## [DESCRIPTION OF THE TASK]
Please transcribe only the lines between the one containing "Table 2. Percentage" and the end of the records, both ends included, exactly as written; skip every picture.

## [Records drawn from a dataset]
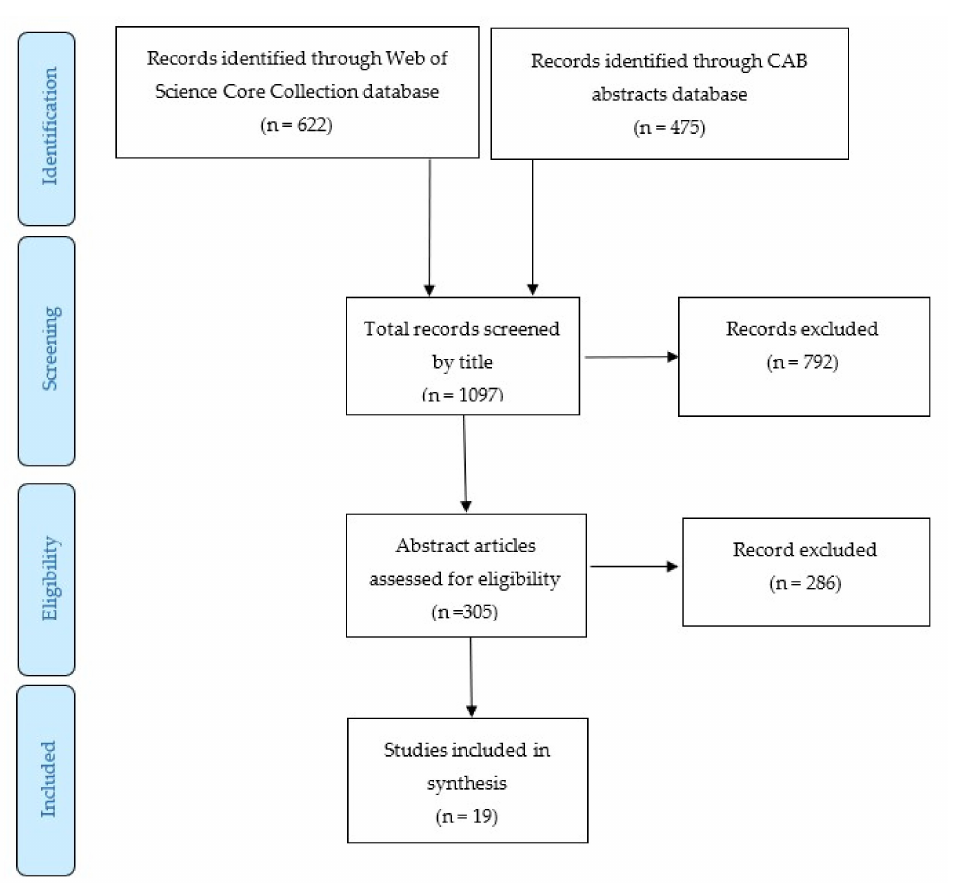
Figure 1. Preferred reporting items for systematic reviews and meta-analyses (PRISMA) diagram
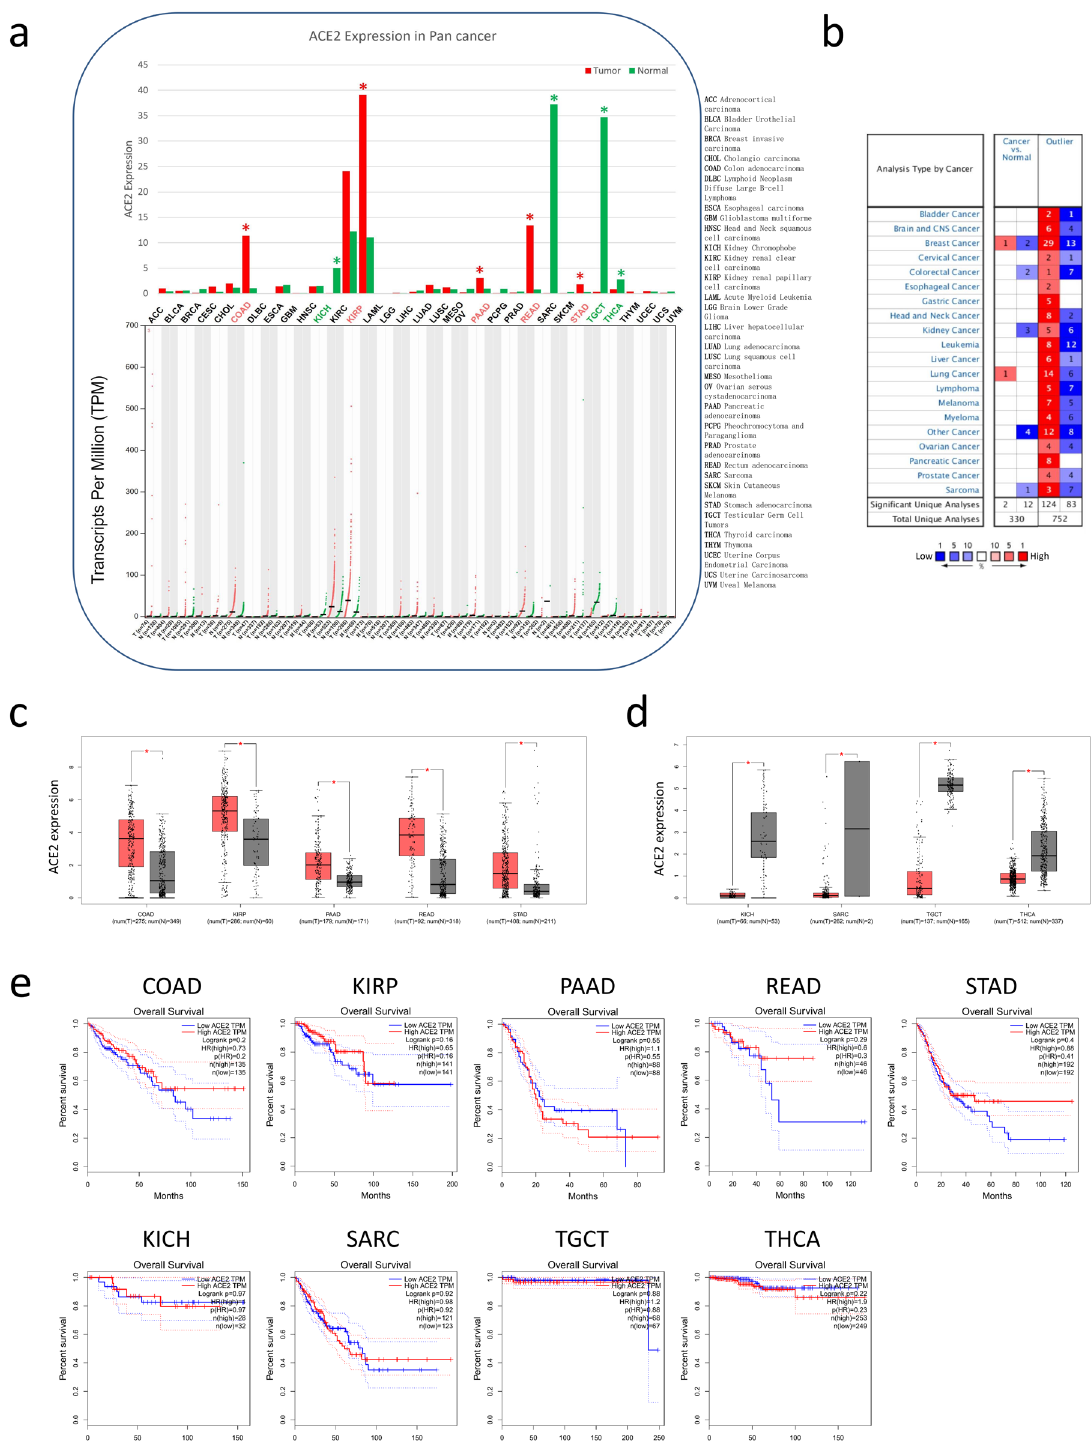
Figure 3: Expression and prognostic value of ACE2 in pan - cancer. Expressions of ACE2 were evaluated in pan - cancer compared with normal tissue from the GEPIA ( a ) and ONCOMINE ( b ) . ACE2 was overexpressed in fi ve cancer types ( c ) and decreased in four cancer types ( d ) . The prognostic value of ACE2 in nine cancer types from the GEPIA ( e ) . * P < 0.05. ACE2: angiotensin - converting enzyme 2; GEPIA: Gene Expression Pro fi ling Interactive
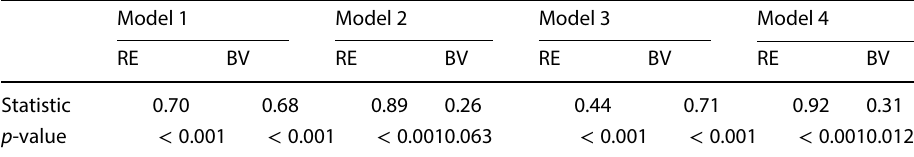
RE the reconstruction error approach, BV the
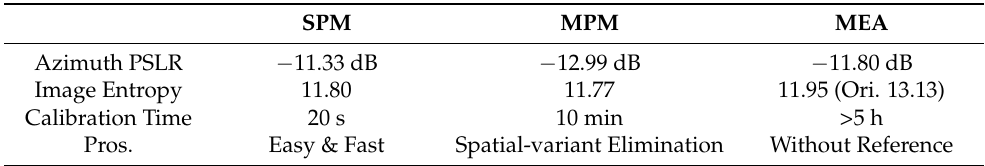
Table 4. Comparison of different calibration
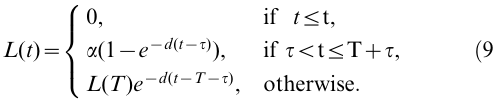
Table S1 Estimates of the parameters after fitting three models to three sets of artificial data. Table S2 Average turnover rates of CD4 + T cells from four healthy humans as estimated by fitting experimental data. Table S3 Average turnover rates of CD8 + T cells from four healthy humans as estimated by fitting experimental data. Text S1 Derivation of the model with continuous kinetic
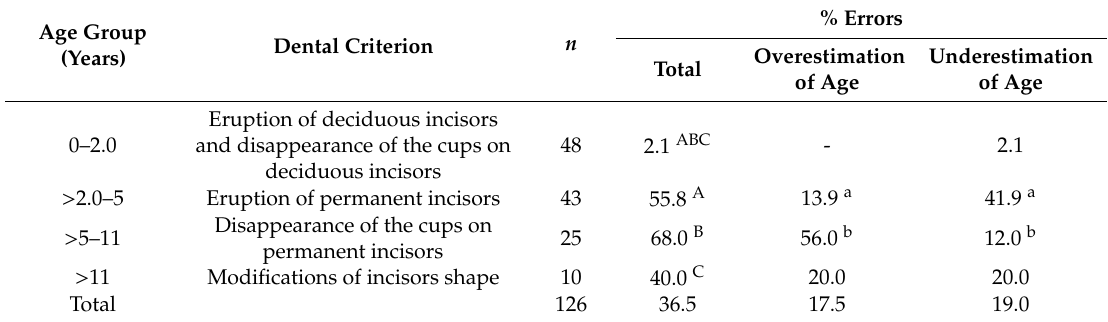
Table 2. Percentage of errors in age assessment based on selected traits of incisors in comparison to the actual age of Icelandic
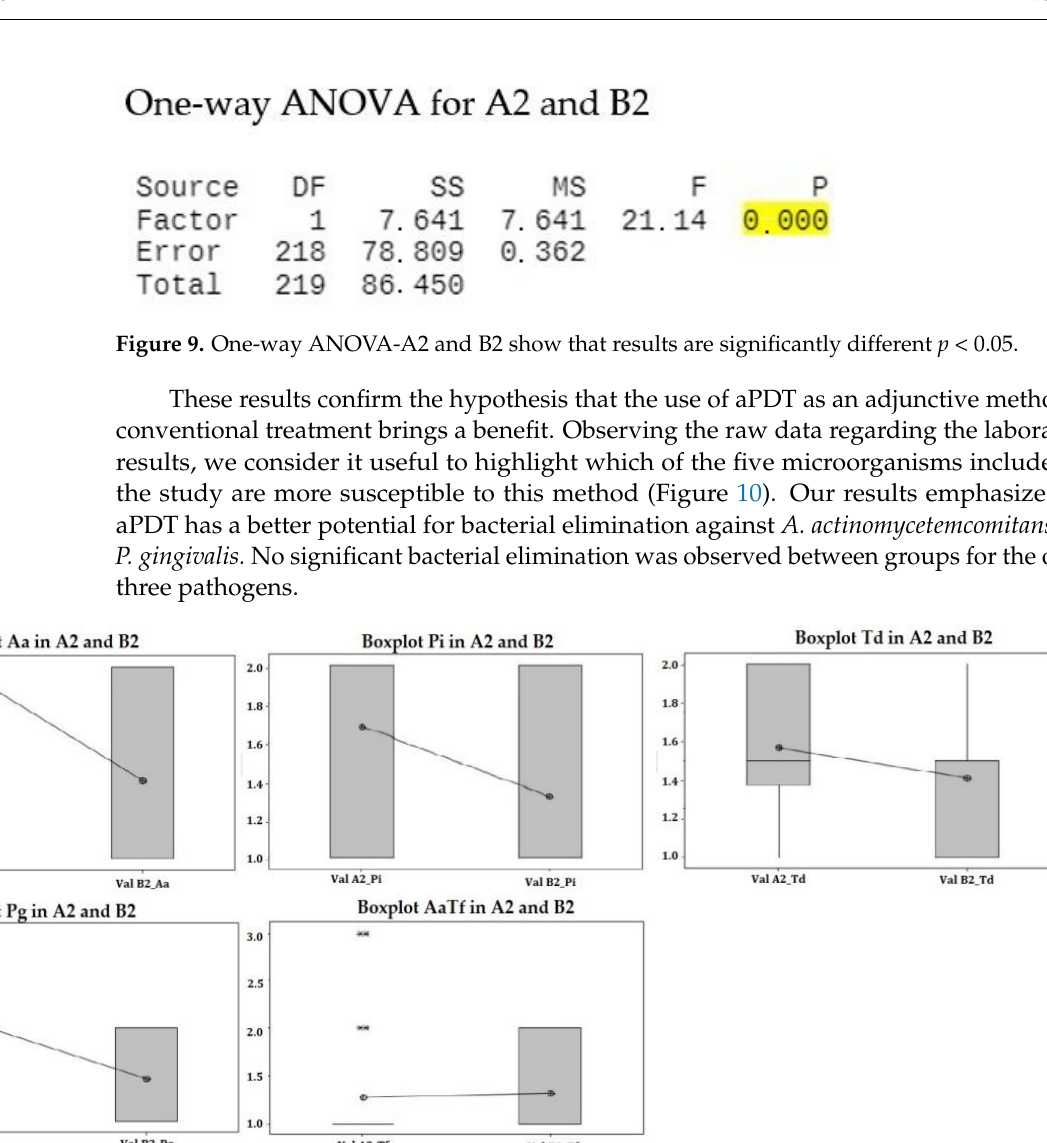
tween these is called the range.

## [RESPONSE BOX]
Table 2. Percentage of errors in age assessment based on selected traits of incisors in comparison to the actual age of Icelandic
tween these is called the range.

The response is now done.